Before-and-after change records
##############################
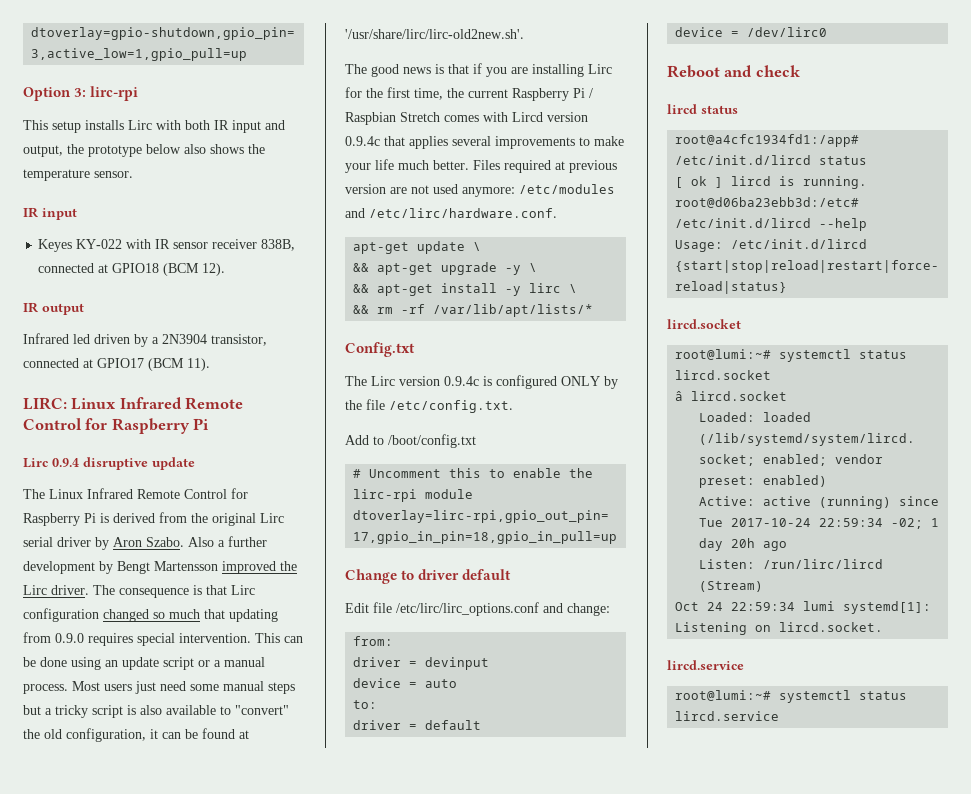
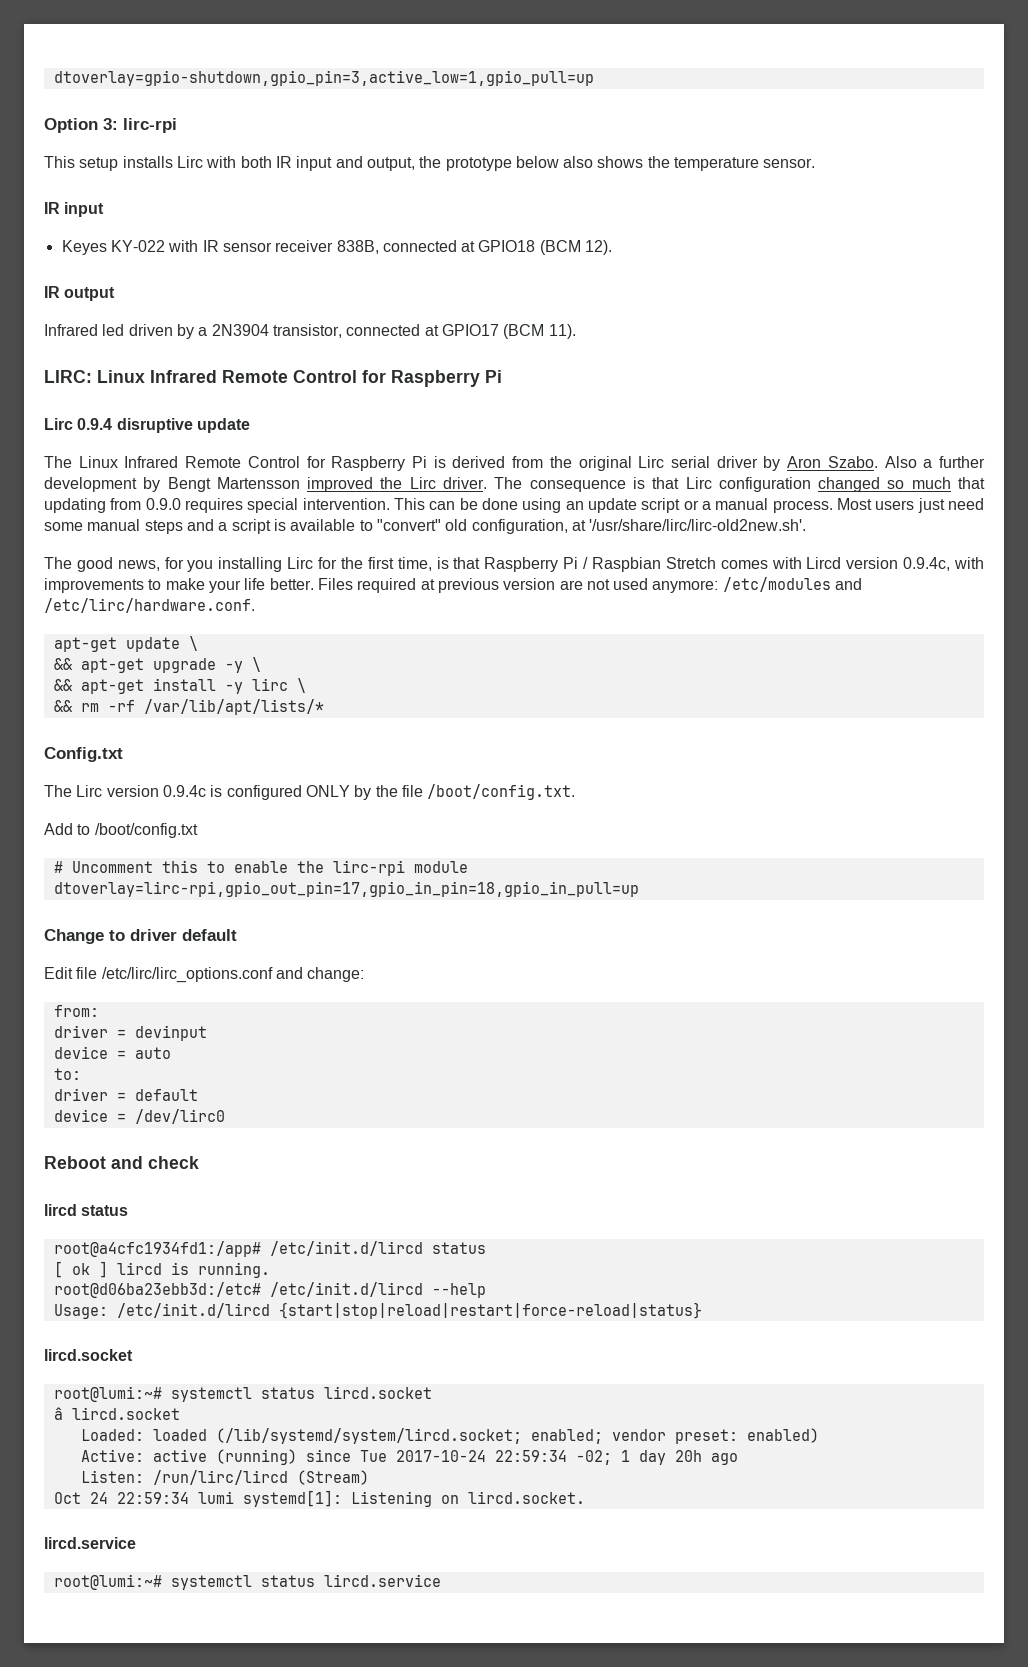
[23,705,88,718] but a tricky -> [186,519,228,531] and a
[140,705,162,715] also -> (286, 525) none
[23,729,40,739] the -> (441, 525) none
[150,728,235,739] it can be found -> (568, 526) none
[403,63,528,77] news is that if you are -> [117,557,214,572] news, for you
[447,88,508,98] the current -> [436,557,481,569] is that
[345,136,491,149] 0.9.4c that applies several -> [903,557,984,571] 0.9.4c, with
[398,160,429,170] much -> (266, 584) none
[389,400,513,413] /etc/config.txt. -> [427,784,576,800] /boot/config.txt.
##############################
Your instructions: Which lines above contain the word "none"? Show each of them.

Response to the task:
[140,705,162,715] also -> (286, 525) none
[23,729,40,739] the -> (441, 525) none
[150,728,235,739] it can be found -> (568, 526) none
[398,160,429,170] much -> (266, 584) none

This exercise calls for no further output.